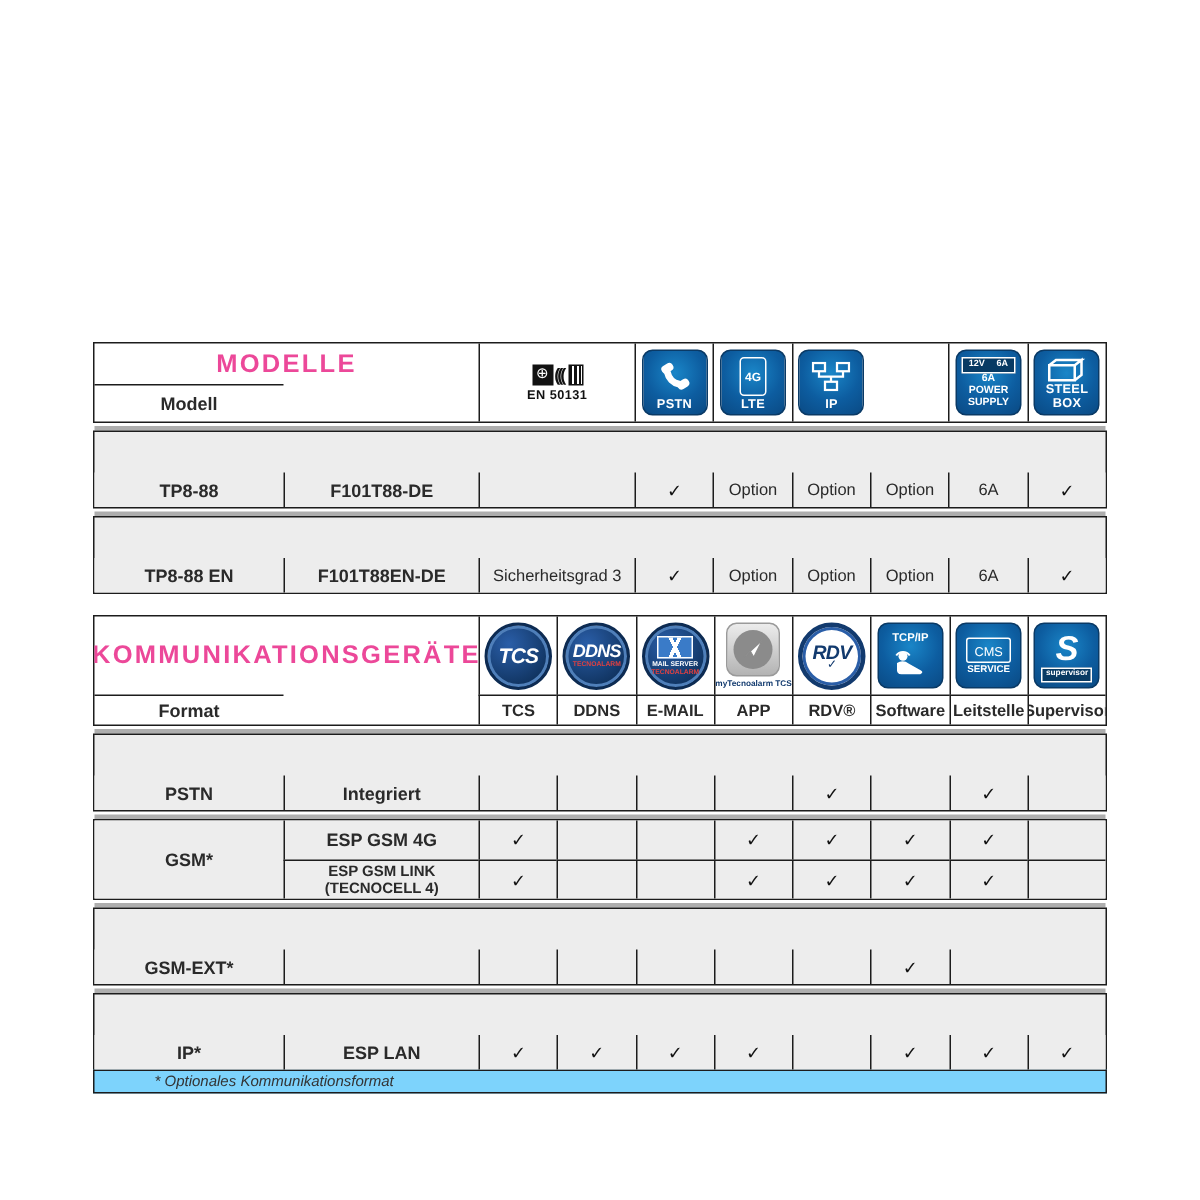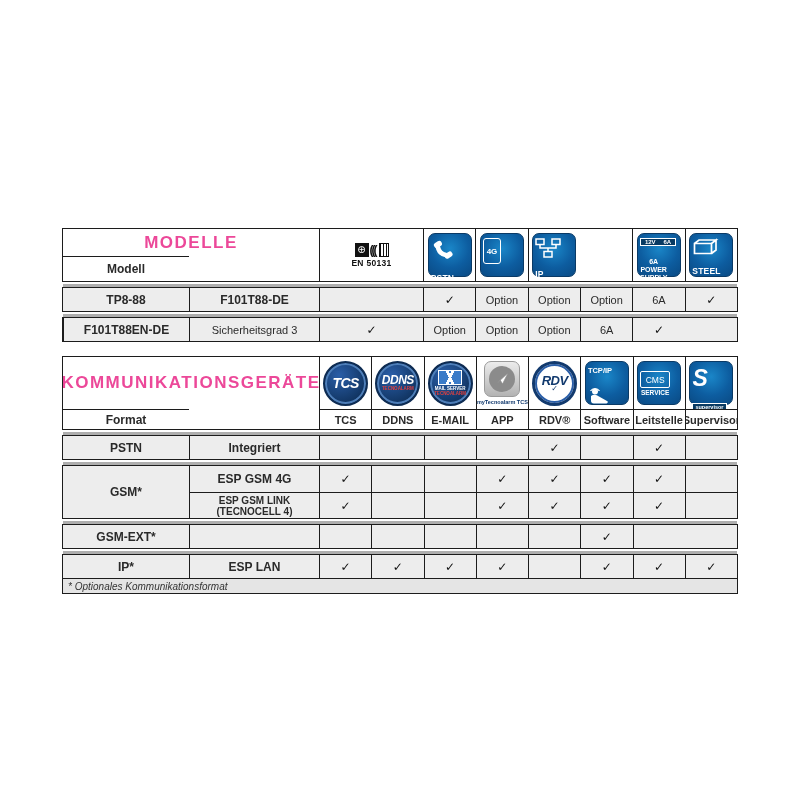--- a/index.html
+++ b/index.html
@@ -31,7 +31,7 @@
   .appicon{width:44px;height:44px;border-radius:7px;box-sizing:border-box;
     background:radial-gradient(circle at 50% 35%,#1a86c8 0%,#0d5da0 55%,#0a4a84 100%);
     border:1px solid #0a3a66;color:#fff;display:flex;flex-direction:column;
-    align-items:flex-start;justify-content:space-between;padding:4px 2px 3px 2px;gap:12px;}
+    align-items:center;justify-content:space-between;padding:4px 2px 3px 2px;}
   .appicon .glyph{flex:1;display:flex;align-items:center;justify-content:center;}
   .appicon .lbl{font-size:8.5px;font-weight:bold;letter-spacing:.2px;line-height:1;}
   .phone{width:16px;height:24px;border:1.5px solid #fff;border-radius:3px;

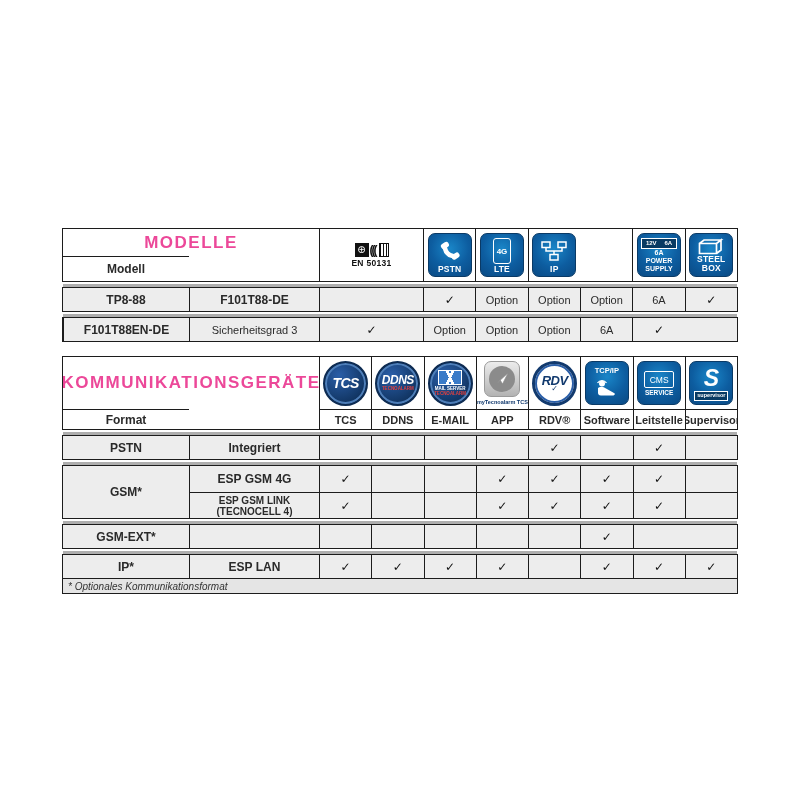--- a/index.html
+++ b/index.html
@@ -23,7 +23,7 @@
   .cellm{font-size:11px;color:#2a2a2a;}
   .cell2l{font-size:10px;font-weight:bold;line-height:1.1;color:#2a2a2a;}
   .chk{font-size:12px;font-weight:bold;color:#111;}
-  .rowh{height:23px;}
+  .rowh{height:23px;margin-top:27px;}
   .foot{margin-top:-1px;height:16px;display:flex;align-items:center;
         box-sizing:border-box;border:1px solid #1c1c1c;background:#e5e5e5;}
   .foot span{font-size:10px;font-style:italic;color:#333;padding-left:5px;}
===
## Task requirements
Give back every line of the material exactly as written, but not the pictures.

## Exercise output
--- a/index.html
+++ b/index.html
@@ -31,7 +31,7 @@
   .appicon{width:44px;height:44px;border-radius:7px;box-sizing:border-box;
     background:radial-gradient(circle at 50% 35%,#1a86c8 0%,#0d5da0 55%,#0a4a84 100%);
     border:1px solid #0a3a66;color:#fff;display:flex;flex-direction:column;
-    align-items:flex-start;justify-content:space-between;padding:4px 2px 3px 2px;gap:12px;}
+    align-items:center;justify-content:space-between;padding:4px 2px 3px 2px;}
   .appicon .glyph{flex:1;display:flex;align-items:center;justify-content:center;}
   .appicon .lbl{font-size:8.5px;font-weight:bold;letter-spacing:.2px;line-height:1;}
   .phone{width:16px;height:24px;border:1.5px solid #fff;border-radius:3px;

--- a/index.html
+++ b/index.html
@@ -23,7 +23,7 @@
   .cellm{font-size:11px;color:#2a2a2a;}
   .cell2l{font-size:10px;font-weight:bold;line-height:1.1;color:#2a2a2a;}
   .chk{font-size:12px;font-weight:bold;color:#111;}
-  .rowh{height:23px;}
+  .rowh{height:23px;margin-top:27px;}
   .foot{margin-top:-1px;height:16px;display:flex;align-items:center;
         box-sizing:border-box;border:1px solid #1c1c1c;background:#e5e5e5;}
   .foot span{font-size:10px;font-style:italic;color:#333;padding-left:5px;}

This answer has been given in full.